*Exercise inputs*
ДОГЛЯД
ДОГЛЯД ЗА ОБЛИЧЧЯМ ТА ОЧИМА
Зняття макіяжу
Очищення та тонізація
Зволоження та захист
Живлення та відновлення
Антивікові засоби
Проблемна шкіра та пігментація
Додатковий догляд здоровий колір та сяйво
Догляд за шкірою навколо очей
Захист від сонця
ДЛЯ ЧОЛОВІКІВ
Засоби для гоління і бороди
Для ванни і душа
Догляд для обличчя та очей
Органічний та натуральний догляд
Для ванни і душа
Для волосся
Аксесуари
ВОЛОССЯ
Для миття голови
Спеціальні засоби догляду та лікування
==
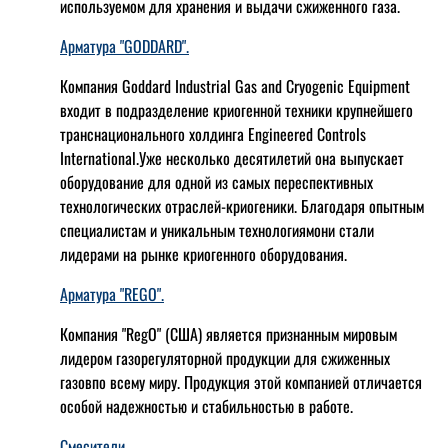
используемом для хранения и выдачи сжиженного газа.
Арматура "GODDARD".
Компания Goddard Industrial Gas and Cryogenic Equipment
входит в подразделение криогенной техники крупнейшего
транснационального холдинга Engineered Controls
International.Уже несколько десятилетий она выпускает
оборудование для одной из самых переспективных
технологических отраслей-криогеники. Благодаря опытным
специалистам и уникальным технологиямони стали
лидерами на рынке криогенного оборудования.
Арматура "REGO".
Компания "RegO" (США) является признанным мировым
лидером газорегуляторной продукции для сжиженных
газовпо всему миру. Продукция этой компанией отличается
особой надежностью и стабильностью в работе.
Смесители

*Exercise details*
Gather each line from the entries above that includes the word "Компания".

*Your response*
Компания Goddard Industrial Gas and Cryogenic Equipment
Компания "RegO" (США) является признанным мировым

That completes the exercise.